“I’m really good at putting ships in the water and starting them moving. Innovation Guelph showed me how to align them as a fleet and get them moving in the same direction.” — Harsch Khandelwal, CEO, The KAIN Group

A Kitchener-based real estate investment firm is getting in shape for a breakout year after the Innovation Guelph (IG) team helped reorganize its business units and develop a new corporate vision and mission with employee support and buy-in.

The KAIN Group invests in and manages residential and commercial real estate across North America, primarily retail and office space in Ontario and multi-unit residential properties in Florida. Established in 2000, the family-run enterprise also includes a tech-sector arm that provides software development and IT consulting services, and a U.S.-based construction company.

However, while its assets were growing, the company’s structure was challenging to manage. CEO Harsch Khandelwal knew he needed help, and after bringing tech-sector start-up veteran Anne Dixon on board as VP Operations in 2016, The KAIN Group leadership team approached IG.

“I’m really good at putting ships in the water and starting them moving,” says Khandelwal. “Innovation Guelph showed me how to align them as a fleet and get them moving in the same direction.”

As an IG Fast Lane client, The KAIN Group worked with a team of mentors and industry specialists on a three-month Tune Up Project focused on three key areas:

  • CEO and leadership team skills coaching: with IG mentors Mark Goldberg and Steve Barrett
  • HR strategy and organizational design: led by IG industry specialist Ian McGinty
  • Financial practices: with CFO coaching provided by Roman Ciecwierz, IG industry specialist

“It’s amazing how far they’ve come in just a few months,” says Goldberg, who along with Barrett worked with The KAIN Group as a part-time embedded executive for six weeks. “Their success is a great example of the power of the Fast Lane program. We were able to bring together a diverse group with a wide range of expertise to help Harsch and his team reorganize their five business units and think strategically about how to solve the challenges that they face.”

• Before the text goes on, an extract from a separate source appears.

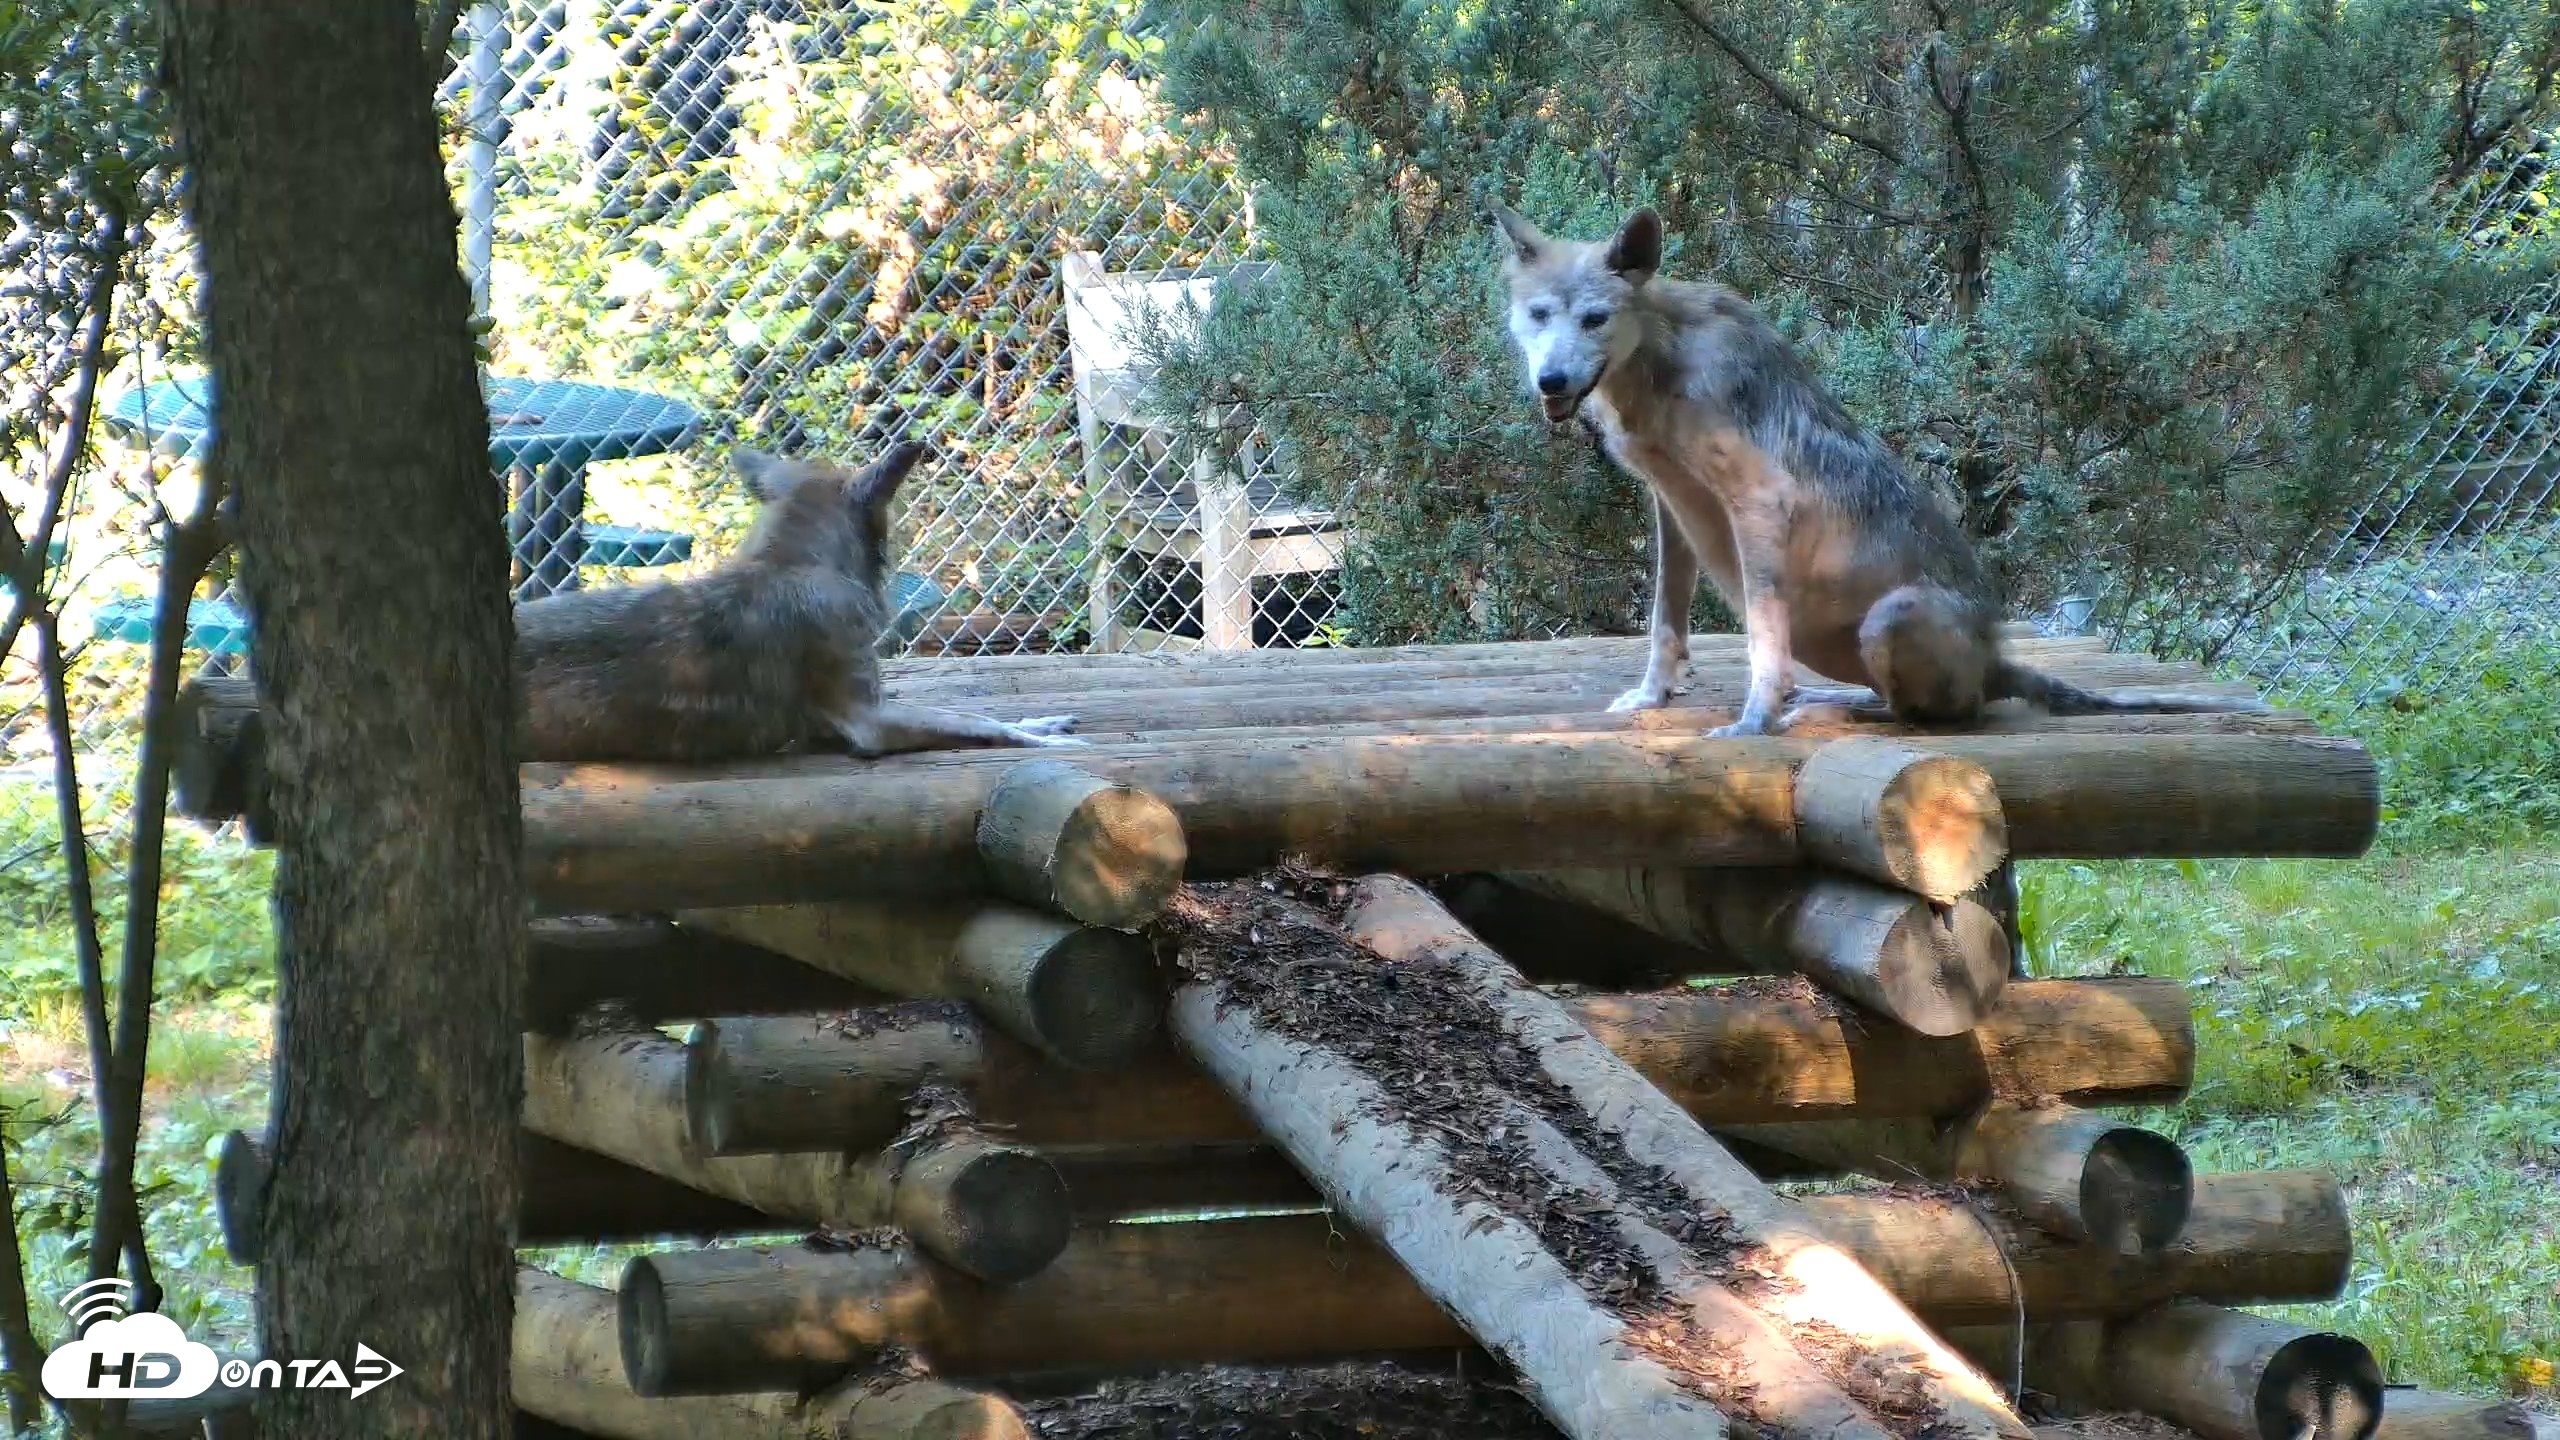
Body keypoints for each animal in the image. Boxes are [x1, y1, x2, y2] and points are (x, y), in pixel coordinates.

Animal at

Goldberg and Barrett recommended a 90-day “strategic sprint” designed to break up a complex change process into focused, achievable goals in key areas including: articulating a vision and achieving buy-in across the organization; conducting town halls with employees and stakeholders in Tampa, Fla.; developing key performance indicators (KPI) to measure progress, and aligning the goals and expectations of each business unit to support change and the overall priorities of entire organization.

“It’s mind-blowing how much you can get done in these strategic sprints,” says Barrett “And it gets better the more you do it. The organization begins to thrive on the cadence, and it’s really good for the leadership team because you run hard for a short period of time, then give yourself permission to take a breather before the next one.”

The Fast Lane project also addressed some key HR gaps, such as hiring two experienced Spanish-speaking property/operations managers in Florida, developing current and future organizational charts, guiding development of team mandates, and documenting best practices for compensation and hiring.

The town hall meeting in Tampa brought together the company’s Florida-based construction, maintenance and property management units to address issues that were impeding growth. For example, blurred lines of responsibility and reporting — and in some cases, language and cultural barriers — were making it difficult to co-ordinate maintenance efforts to deal with a backlog of work required to make vacant units fit for occupancy. Frank discussions and focused breakout sessions made the town hall a big success.

“Those sessions are hard, especially the first time around. But they ate it up,” Dixon says.

Working with the IG team has brought total clarity into the organization, she adds.

“Now we know who does what, we know exactly where the money comes from and where our expenses are,” says Dixon. “For the first month, my weekly call with the team in Florida was just painful because I didn’t even know what to ask. So I changed my approach and turned it into a ‘thank you for educating me’ type of conversation and they became more open to talking with me and explaining what they do. It’s not so much me checking on them but them educating me about the business.”

Barrett and Goldberg praised The KAIN Group for being a highly coachable team. Being open to new approaches has led to a new corporate vision, values, strategy and structure that will enable The KAIN Group to scale its business well beyond Florida.

“They really sold me on the idea of core values and vision, and the importance of having people within the organization align with that vision. That led to buy-in for the strategic planning process,” says Khandelwal, adding that the company will apply strategic rigour to all its business practices as it continues to implement change and that everything is on the table.

“It’s starting to feel like our individual ships are turning into a formidable fleet.”